- [EXERCISE DATA]:
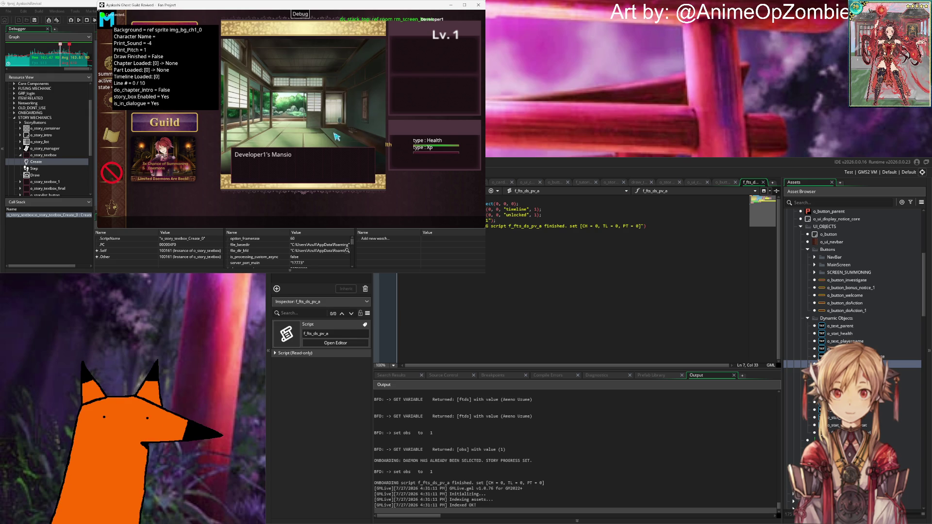
pyautogui.click(350, 176)
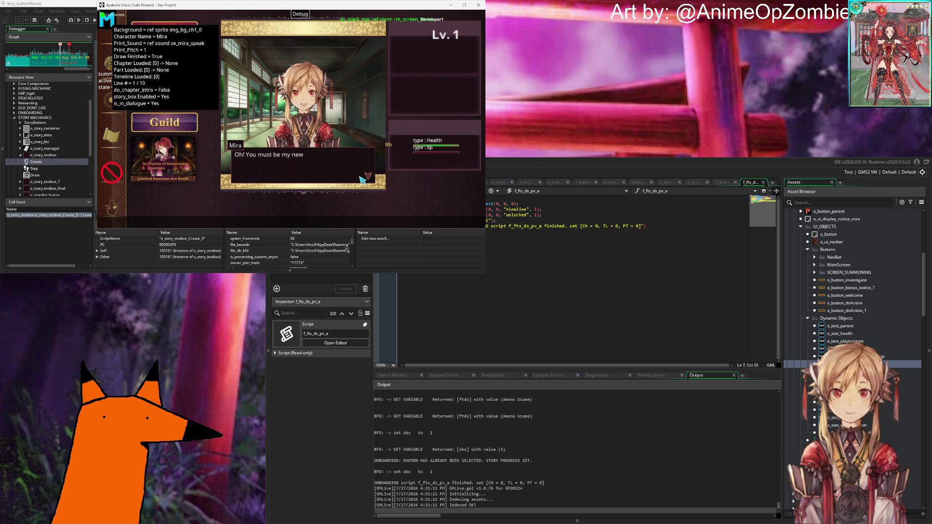
pyautogui.click(363, 180)
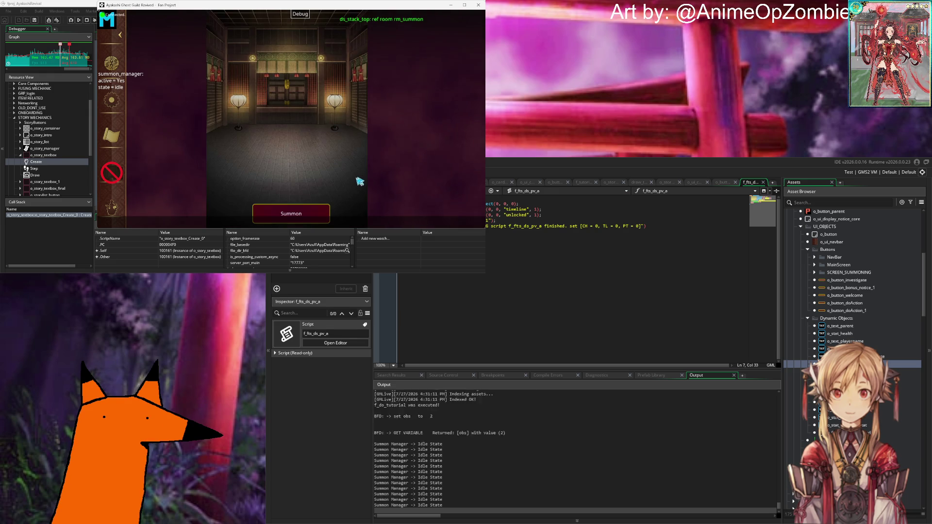
pyautogui.click(290, 214)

- [WHAT THE EXERCISE ASKS]:
In the listing above, transcribe exactly the lines from the line containing "pyautogui.click(363, 180)" through the last one, both included, but not the pictures.

- [RESPONSE TO THE TASK]:
pyautogui.click(363, 180)
pyautogui.click(290, 214)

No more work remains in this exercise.